Clay Anderson

Clay Anderson

NBC Storm Team4 Meteorologist

Clay Anderson is not a stranger to NBC4. In fact, this is not his first time forecasting the weather for residents within the Washington Capitol Region. He began his career in the local area as an USAF weather forecaster stationed at Andrews Air Force Base. His requirements included not only providing local area weather forecasts but acting as one of the primary military and government aviation forecasters. He also was a member of the Air Force One (AF-1) weather support team.

After a career took him around the corner and around the world – from forecasting cyclones in the Tropics to geomagnetic storms in Outer Space, Clay was always that someone who kept his eyes on the sky. Born and raised in the “City of Brotherly Love” (Philadelphia), Clay experienced all four seasons every year. He always wondered the basic things. Why does it rain? What’s the difference between storm clouds and snow clouds? He found the answers to those questions and more, after he joined the Air Force and formally studied meteorology.

After the military, Clay all but “fell” into broadcast television quite by accident. While answering a classified ad in Omaha, Nebraska, Clay became a broadcast television intern for the CBS affiliate in Lincoln, about 40 miles west.
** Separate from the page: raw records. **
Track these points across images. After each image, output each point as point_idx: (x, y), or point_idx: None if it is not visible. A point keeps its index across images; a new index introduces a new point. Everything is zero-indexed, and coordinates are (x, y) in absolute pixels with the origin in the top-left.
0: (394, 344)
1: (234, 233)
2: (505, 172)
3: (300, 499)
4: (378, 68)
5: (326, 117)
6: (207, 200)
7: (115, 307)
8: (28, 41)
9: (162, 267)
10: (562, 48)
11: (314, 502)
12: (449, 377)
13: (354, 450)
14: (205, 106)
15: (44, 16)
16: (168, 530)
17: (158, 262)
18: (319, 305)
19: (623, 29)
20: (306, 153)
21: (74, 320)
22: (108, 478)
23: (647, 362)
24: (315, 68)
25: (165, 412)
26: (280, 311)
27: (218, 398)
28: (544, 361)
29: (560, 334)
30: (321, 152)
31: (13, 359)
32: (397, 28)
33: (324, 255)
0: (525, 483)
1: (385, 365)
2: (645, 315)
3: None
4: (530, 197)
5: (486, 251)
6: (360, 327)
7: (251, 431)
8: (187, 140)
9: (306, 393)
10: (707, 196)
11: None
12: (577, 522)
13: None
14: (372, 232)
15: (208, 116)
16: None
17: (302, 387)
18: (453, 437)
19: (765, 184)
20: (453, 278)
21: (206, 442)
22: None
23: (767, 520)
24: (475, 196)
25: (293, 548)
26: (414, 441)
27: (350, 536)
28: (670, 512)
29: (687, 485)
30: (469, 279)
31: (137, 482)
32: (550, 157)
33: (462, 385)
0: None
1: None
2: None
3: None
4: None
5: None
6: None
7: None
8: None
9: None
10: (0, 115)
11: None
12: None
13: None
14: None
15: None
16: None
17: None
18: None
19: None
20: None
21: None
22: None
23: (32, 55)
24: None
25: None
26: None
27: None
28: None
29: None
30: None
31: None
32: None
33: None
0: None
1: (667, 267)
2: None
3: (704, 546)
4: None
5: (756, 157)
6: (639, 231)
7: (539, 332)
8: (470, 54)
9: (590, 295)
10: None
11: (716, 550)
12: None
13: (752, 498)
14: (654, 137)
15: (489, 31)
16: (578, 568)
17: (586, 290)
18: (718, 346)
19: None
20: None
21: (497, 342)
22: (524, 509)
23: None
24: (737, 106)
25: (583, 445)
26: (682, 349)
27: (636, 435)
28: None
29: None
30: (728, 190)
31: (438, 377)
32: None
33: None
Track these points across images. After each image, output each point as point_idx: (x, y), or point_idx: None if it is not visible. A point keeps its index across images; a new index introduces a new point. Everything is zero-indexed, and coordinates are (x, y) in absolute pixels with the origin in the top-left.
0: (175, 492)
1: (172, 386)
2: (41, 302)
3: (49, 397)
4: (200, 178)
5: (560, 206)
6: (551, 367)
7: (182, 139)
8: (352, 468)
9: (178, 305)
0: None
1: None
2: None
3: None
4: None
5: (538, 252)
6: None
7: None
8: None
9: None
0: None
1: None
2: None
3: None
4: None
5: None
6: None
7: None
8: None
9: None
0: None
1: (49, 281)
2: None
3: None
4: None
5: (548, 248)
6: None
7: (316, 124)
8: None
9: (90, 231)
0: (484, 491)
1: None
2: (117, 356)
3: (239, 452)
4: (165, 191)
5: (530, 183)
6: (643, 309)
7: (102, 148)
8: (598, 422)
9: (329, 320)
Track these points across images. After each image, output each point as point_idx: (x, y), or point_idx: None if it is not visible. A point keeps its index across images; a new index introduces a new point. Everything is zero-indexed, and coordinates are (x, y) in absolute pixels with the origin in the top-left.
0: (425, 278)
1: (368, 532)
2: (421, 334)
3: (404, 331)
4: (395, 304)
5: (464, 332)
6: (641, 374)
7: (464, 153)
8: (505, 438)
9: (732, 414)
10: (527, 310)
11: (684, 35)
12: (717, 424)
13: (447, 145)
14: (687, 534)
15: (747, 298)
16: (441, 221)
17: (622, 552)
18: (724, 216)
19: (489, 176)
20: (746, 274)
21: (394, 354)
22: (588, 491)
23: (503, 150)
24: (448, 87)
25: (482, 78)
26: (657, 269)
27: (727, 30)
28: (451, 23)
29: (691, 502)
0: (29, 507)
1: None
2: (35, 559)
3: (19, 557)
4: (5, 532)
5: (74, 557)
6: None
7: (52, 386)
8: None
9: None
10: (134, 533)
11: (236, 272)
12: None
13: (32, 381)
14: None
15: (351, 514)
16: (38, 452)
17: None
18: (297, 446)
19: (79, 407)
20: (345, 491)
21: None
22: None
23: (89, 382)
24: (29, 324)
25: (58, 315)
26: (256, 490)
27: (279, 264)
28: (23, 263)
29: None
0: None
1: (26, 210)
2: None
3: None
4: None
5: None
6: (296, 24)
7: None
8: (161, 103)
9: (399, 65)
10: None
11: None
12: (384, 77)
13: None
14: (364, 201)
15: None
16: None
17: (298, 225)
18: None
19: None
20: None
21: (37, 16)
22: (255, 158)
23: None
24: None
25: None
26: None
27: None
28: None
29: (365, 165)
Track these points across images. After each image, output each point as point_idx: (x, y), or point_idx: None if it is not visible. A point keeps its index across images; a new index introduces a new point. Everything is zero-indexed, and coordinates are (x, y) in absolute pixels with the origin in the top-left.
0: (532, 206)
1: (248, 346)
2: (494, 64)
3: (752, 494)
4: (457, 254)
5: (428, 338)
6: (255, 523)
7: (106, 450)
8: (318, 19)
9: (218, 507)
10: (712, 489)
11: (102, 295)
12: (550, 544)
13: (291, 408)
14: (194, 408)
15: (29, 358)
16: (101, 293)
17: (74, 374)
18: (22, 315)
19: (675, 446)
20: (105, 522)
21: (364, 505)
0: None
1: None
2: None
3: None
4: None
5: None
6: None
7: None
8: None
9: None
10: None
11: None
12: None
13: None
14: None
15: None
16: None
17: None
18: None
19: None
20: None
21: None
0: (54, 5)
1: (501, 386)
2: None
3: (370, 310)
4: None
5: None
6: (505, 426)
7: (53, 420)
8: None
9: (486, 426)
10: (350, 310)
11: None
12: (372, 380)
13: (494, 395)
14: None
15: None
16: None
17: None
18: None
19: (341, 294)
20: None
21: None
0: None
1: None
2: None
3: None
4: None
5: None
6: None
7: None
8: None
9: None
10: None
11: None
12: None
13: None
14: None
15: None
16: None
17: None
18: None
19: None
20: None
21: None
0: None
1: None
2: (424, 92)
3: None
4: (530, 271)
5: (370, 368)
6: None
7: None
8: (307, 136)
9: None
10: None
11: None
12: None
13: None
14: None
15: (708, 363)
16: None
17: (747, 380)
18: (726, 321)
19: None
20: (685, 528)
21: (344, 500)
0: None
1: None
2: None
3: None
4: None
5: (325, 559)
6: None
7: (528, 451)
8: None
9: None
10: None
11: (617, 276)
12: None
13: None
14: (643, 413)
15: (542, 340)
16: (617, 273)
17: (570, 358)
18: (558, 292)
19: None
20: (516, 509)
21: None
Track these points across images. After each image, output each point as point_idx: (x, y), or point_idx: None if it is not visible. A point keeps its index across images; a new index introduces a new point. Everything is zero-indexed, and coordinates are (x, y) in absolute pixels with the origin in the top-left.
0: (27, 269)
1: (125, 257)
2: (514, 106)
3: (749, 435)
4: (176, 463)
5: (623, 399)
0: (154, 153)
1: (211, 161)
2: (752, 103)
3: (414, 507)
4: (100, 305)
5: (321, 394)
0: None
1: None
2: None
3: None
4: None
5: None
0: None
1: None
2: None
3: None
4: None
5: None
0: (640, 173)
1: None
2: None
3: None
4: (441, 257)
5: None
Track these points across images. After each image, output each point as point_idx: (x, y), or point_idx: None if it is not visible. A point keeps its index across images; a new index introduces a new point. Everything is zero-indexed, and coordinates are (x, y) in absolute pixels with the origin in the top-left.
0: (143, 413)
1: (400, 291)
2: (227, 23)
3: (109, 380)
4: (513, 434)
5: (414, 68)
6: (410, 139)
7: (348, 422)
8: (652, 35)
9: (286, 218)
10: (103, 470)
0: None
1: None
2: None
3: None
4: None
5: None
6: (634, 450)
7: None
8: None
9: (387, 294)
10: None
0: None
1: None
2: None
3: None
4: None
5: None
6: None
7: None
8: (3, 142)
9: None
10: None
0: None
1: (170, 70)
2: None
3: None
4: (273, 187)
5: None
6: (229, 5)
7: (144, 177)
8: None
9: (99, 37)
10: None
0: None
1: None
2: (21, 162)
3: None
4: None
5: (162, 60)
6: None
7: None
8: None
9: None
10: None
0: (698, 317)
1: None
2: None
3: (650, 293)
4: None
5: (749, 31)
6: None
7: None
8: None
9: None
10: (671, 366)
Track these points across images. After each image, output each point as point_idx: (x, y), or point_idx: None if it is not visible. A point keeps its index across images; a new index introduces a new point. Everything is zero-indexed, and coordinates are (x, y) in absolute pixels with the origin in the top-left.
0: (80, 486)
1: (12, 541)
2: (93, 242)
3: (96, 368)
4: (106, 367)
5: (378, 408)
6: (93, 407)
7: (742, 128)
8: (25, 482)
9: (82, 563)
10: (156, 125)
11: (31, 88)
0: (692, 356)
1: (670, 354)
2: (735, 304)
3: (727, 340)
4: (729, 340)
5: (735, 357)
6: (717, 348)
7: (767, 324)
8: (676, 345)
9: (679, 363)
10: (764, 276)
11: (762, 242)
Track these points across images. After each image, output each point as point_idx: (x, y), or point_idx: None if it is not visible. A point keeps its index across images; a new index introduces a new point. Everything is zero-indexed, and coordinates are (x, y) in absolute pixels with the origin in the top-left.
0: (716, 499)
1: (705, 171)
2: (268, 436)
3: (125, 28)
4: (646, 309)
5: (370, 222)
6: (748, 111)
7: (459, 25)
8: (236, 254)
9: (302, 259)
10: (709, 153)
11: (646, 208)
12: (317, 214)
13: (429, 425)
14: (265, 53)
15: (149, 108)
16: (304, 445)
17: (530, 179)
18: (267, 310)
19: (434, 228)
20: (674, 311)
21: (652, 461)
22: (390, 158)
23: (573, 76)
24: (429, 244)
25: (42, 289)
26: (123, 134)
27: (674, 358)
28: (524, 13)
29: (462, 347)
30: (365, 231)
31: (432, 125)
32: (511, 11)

Once his internship was over, he created a TV resume tape even though he had never stood in front of the “green screen.” As fate allowed, Clay received his first TV job before winter settled into the plains.

Clay started television at KRDO, the ABC affiliate in Colorado Springs, also worked on Sunday nights with their sister radio station. From the Rockies, he traveled to Dayton, Ohio. Clay was hired as the Chief Meteorologist for both the NBC and FOX affiliates – NBC22 and FOX45 respectively. Also, while in Dayton, he had the rare opportunity to anchor a weather broadcast live from the White House! This was an invitation-only event that co-insides with the initial National Conference on Global Warming and Climate Change led by President Bill Clinton.

From Dayton, Clay returned to Washington, DC, this time as a member of the WRC-TV / NBC4’s Storm Team. Weather highlights were many, to include tracking Hurricane Katrina from the Gulf through the Mid-West to forecasting and reporting the path of Hurricane Isabel as it traveled from the Atlantic, into the Chesapeake Bay, and up the Tidal Potomac where it impacted the entire Washington Metro area. Now, he has returned. Who says you can’t come home again!!